I'm not a lawyer or a legal scholar, but I'm pretty sure that Clarence Thomas isn't staring into a crystal ball to make decisions.

Let's look at the article's argument in a bit more detail. The author states Thomas's opinion and criticises it with:
Thomas wrote a concurring opinion in both cases. In the first, he made the bold claim that students simply do not have any right to free speech in school. Why? Because those who framed the relevant constitutional language would not have expected students to have First Amendment rights while in school.

This is an extraordinary claim for many reasons, not the least of which is the fact that public schools did not exist when the First Amendment was drafted. Even by the time the 14th Amendment was adopted, making the First Amendment applicable to the states, public schools were just getting started. Few students attended school for more than five years; public high schools were virtually nonexistent; and compulsory education was still decades away.
The game being played here is obvious: the author is assuming a narrower focus to his argument than Thomas might have done. Whether or not the Founding Fathers did or did not have the slightest apprehension of the specific concept of a compulsory public school, they would have been more likely to have known the more general concept of compulsory attendance in general for citizens at the behest of government. Would the Founding Fathers have had an opinion about free speech rights of citizens, in general, who were compelled to attend some government function such as a jury trial? Yes, they most likely did.
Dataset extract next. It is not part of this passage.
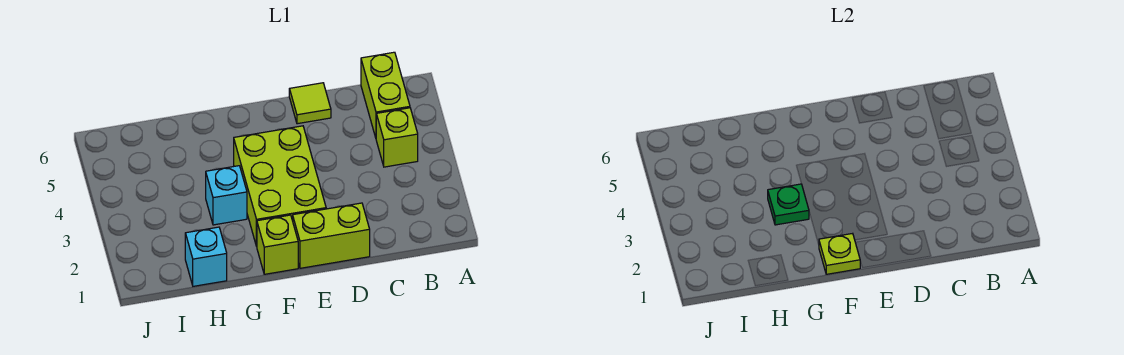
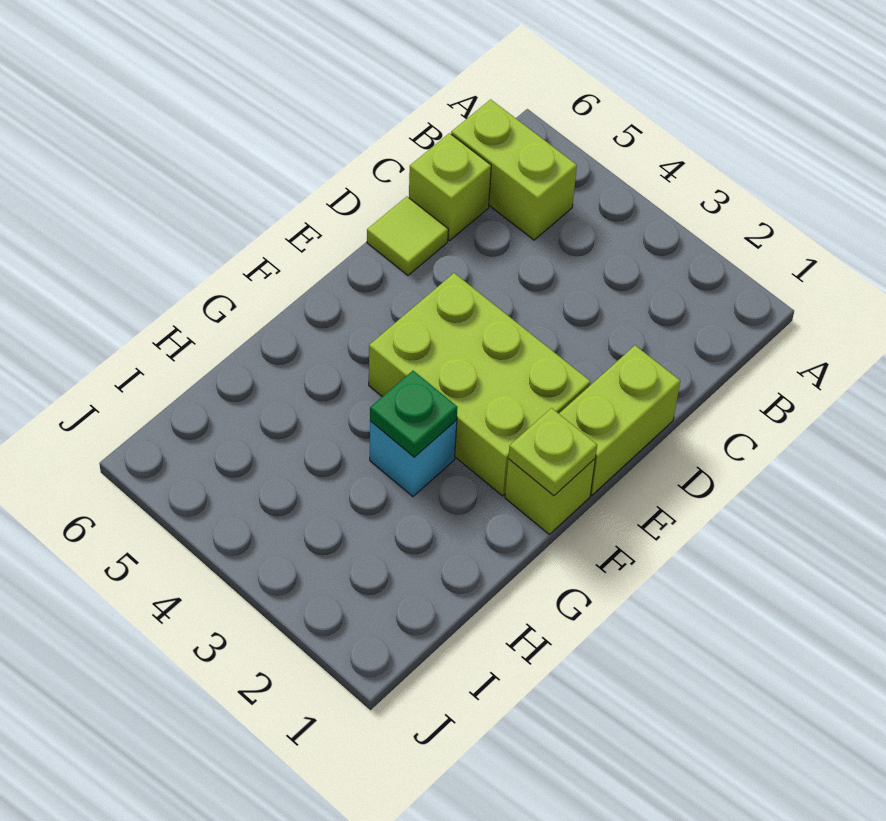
lime 1x1 brick [376,108,418,167] -> lime 1x1 brick moved to [409,133,491,240]
cyan 1x1 brick [185,227,227,286] -> none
The next attack follows up with the charge of hypocrisy:
But it gets worse for Justice Thomas, considering the second school case, this one about voluntary integration. Thomas also wrote a concurring opinion in that case, in which he lambasted those who try to integrate public schools, calling school integration an elitist fad. He also claimed that using race to integrate schools was obviously unconstitutional and made an impassioned argument in favor of colorblindness—the idea that governments can never take race into account, even to protect or assist minorities.
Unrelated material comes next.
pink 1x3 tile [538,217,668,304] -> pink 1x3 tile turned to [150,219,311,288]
But guess what's missing entirely from this sweeping opinion? That's right: any consideration, whatsoever, of how the Framers and ratifiers of the Equal Protection Clause of the 14th Amendment would have viewed voluntary integration of public schools. The touchstone originalism of his Morse opinion is nowhere to be found.
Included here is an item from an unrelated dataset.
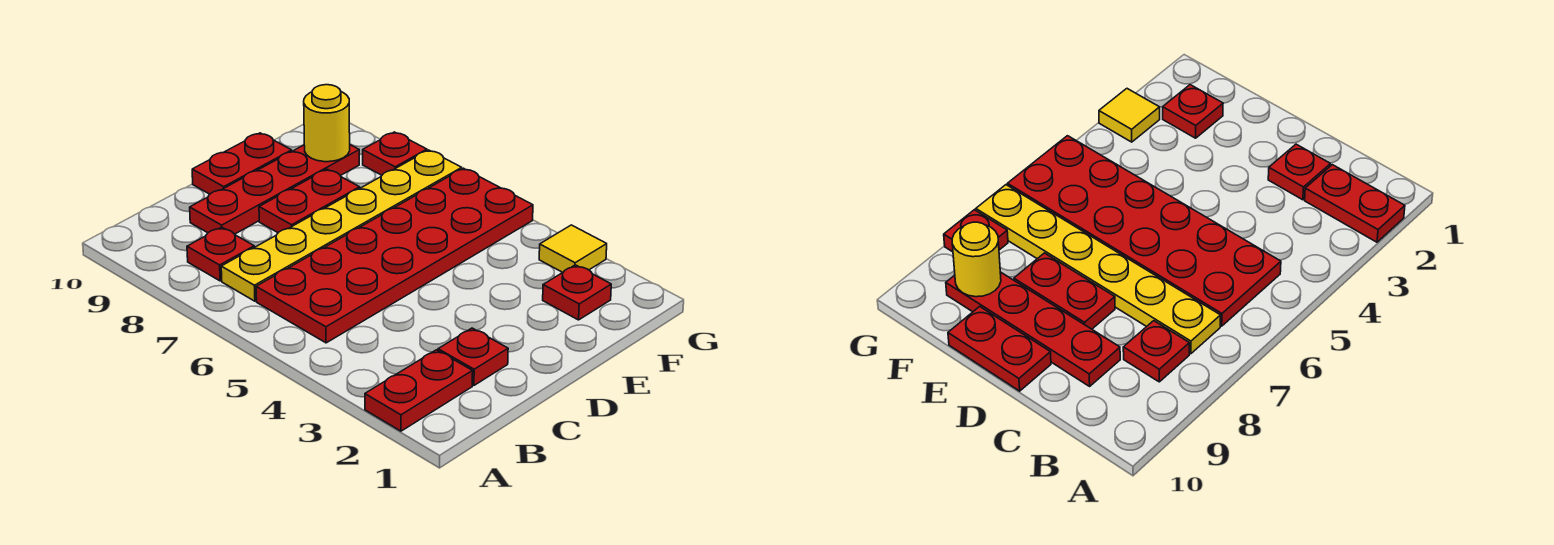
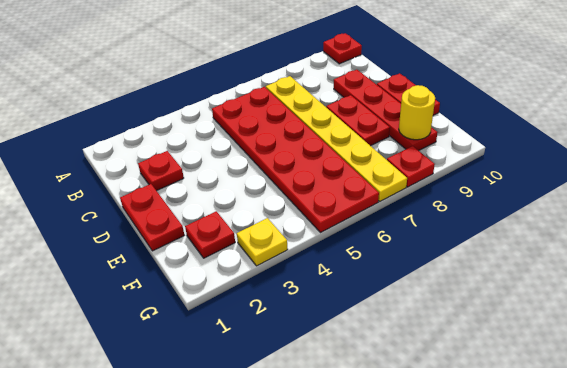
red 1x2 plate [365,350,473,431] -> red 1x2 plate moved to [120,184,184,251]
red 1x1 plate [187,227,254,281] -> red 1x1 plate moved to [323,33,362,64]
yellow 1x1 tile [539,225,607,272] -> yellow 1x1 plate [237,218,288,266]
Again, I'm not a lawyer or a legal expert, but it seems obvious that not every case that comes before the Supreme Court must go all the way back to some Constitutional touchstone. Perhaps, instead of starting with the 14th amendment and working his way forward, Thomas conceeded that some later law -- one of the subsequent civil rights acts maybe -- was undoubtedly constitutional and more relevant to the case. The whole point of originalism, after all, is that future legislators can change the meaning of the existing laws by enacting new legislation. If Thomas judged that the latest, most authoritative, constitutional legislative commentary on the 14th amendment with relevance to the case was, for the sake of argument, the Civil Rights Act of 1964, then there would have been no need to "hold a séance" with Charles Sumner and Thaddeus Stevens over the 14th amendment.